SMART Search Layer
SMART Search Layer
Overview
The SMART search engine indexes in real-time streams of updates from sensors and social networks (e.g. tweets), to allow questions such as "where is live music going on that my friends are at?" to be answered. To faciliate this, for SMART, we are creating a new search technology based on the Terrier platform, which connects with SMART edge nodes using REST-ful APIs, and which provides visualisations of results in the form of reusable Web 2.0 mashups.
Infrastructure
The SMART search engine must deal with sensor updates from many edge nodes, with each edge node potentially addressing multiple analyses of many sensors. For this reason, the large amount of data arriving from edge nodes will be indexed by making use of the Storm framework. In particular, Storm is a distributed processing environment, which we use to handle the streams of data in real-time and distribute the workload of indexing the social networks and sensor streams using Terrier across multiple machines in a cluster. Terrier is enhanced to use real-time, in-memory indices, such that as soon as a message (e.g. tweet) is posted/received, or an update from sensors is received it is indexed, and made available for search. Moreover, to facilitate detecting the "unusualness" of an event from a sensor, standard search engine data structures will be augmented to monitor the periodicity of sensor observations. For instance, using such technology the search engine can know many cars on a street is expected at 8am, but not at 3am.
Retrieving Events
The SMART search engine offers a search interface to services and end users to retrieve interesting events in the physical world and associated relevant posts in the social networks. While an interested event is a subjective notion, the SMART search engine can make inferences on interestingness, based on how unusual an event is, and learning from training examples of interesting events. This integrates short-term event detection, and longer-term periodic event detection technology. The SMART search engine will combine such features to facilitate the ranking of all events currently happening, building upon modern learning-to-rank technologies, such as gradient-boosted regression trees or LambdaMART. We combine this state-of-the-art ranking technology within an efficient search engine that can respond quickly to many concurrent user queries. With this in mind, the search engine will develop new efficient yet effective retrieval techniques, for instance inspired by dynamic pruning.

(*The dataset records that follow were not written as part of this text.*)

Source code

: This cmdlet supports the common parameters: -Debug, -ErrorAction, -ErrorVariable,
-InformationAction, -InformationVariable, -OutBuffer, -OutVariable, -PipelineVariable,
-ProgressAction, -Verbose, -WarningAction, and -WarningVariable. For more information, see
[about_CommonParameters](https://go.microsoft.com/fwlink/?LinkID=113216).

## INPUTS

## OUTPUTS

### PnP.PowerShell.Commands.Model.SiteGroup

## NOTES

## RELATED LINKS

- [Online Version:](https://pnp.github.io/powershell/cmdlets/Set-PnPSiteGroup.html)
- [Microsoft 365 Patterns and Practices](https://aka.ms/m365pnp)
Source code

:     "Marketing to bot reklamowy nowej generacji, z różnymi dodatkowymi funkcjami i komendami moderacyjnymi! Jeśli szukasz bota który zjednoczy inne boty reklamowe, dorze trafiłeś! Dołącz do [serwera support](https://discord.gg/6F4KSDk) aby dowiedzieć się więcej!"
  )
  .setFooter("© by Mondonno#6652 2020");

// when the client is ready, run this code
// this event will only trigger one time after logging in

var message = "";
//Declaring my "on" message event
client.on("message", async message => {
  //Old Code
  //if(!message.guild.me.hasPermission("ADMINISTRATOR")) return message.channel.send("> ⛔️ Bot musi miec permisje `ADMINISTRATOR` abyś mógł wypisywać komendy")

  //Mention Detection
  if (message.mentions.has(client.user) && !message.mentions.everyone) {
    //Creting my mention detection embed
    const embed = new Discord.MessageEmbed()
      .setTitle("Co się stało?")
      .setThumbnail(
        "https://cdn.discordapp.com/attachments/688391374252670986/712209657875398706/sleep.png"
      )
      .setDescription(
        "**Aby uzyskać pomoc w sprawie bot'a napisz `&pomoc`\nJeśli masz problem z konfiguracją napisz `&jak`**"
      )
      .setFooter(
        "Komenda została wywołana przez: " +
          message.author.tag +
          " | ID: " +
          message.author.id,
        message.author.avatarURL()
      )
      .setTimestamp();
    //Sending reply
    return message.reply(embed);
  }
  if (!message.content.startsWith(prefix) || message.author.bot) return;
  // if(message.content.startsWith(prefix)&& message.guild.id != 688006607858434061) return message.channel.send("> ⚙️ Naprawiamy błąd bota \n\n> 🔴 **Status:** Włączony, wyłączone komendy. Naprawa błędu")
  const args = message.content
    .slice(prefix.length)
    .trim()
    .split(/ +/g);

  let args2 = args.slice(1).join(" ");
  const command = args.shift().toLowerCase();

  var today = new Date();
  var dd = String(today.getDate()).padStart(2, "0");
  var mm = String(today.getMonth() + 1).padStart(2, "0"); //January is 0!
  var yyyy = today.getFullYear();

Anticipating and Running Queries
Once a query has been responded to by the SMART search engine, the may wish to be updated with more recent events for this query as soon as it happens. In this way, a user's query continues to live after it was initially responded to, which we call a "running query". The SMART search engine will deploy information filtering techniques to assure that interesting events can be detected and retrieved for presentation to the user, along with appropriate HTTP-based communication infrastructure to push new events to the user applications, and without damaging the overall efficiency of the search engines. Moreover, as users respond to real-world events by querying search engines, the SMART search engine can anticipate queries before they occur, depending on the context, such as the location and time of extremely unusual events.
The SMART Search Engine API
The API is a RESTful Web service that can be accessed by end users using a Web browser, or by other applications (e.g. mobile phone applications). Results are provided in an easily parsable format such as JSON and XML. The API allows the applications to register queries so that results are pushed to them as soon as they occur.
Mashup Visualisations
The SMART search engine offers a service to visual results as real-time mashups aggregated from the various types of streams. For instance, users will be able to view newly-breaking events across the city with real-time baloon popups on maps. Mashups will support both uses cases of support, namely live news and security.